Source data:
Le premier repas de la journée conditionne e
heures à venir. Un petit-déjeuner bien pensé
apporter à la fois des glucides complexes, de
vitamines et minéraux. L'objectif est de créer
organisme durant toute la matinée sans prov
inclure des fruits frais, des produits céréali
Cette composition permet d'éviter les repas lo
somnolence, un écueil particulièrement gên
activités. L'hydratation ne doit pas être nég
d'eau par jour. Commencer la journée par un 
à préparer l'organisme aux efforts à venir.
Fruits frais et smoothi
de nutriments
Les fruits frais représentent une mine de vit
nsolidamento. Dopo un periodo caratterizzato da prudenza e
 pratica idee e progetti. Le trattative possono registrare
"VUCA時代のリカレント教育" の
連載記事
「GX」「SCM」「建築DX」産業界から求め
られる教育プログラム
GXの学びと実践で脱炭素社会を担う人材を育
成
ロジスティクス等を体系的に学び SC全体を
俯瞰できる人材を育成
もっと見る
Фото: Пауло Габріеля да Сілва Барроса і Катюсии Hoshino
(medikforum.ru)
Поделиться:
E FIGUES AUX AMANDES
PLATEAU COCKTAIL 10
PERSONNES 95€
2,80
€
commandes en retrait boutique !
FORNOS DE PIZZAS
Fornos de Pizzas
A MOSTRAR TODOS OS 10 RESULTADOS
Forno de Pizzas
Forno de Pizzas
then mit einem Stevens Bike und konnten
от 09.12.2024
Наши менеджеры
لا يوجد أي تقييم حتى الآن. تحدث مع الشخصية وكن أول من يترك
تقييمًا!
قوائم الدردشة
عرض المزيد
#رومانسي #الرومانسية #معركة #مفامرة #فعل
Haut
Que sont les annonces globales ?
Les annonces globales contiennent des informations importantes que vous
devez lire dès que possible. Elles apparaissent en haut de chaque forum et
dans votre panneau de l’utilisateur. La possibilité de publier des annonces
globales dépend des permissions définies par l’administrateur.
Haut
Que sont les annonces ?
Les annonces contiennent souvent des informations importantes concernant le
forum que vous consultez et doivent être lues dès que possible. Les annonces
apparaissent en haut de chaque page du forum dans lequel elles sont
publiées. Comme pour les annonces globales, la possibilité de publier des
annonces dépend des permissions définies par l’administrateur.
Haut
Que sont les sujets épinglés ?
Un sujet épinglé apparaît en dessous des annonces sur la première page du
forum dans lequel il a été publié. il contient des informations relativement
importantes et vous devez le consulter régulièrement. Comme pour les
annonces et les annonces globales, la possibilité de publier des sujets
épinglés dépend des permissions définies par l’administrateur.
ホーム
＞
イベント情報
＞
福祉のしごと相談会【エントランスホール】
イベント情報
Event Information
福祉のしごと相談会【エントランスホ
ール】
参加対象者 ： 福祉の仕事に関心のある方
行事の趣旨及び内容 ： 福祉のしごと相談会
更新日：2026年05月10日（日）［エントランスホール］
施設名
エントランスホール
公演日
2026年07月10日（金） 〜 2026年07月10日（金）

### Job
Only the lines from the one containing "forum que vous" through the final line of the records above should be printed, exactly as they stand.

### Completed task
forum que vous consultez et doivent être lues dès que possible. Les annonces
apparaissent en haut de chaque page du forum dans lequel elles sont
publiées. Comme pour les annonces globales, la possibilité de publier des
annonces dépend des permissions définies par l’administrateur.
Haut
Que sont les sujets épinglés ?
Un sujet épinglé apparaît en dessous des annonces sur la première page du
forum dans lequel il a été publié. il contient des informations relativement
importantes et vous devez le consulter régulièrement. Comme pour les
annonces et les annonces globales, la possibilité de publier des sujets
épinglés dépend des permissions définies par l’administrateur.
ホーム
＞
イベント情報
＞
福祉のしごと相談会【エントランスホール】
イベント情報
Event Information
福祉のしごと相談会【エントランスホ
ール】
参加対象者 ： 福祉の仕事に関心のある方
行事の趣旨及び内容 ： 福祉のしごと相談会
更新日：2026年05月10日（日）［エントランスホール］
施設名
エントランスホール
公演日
2026年07月10日（金） 〜 2026年07月10日（金）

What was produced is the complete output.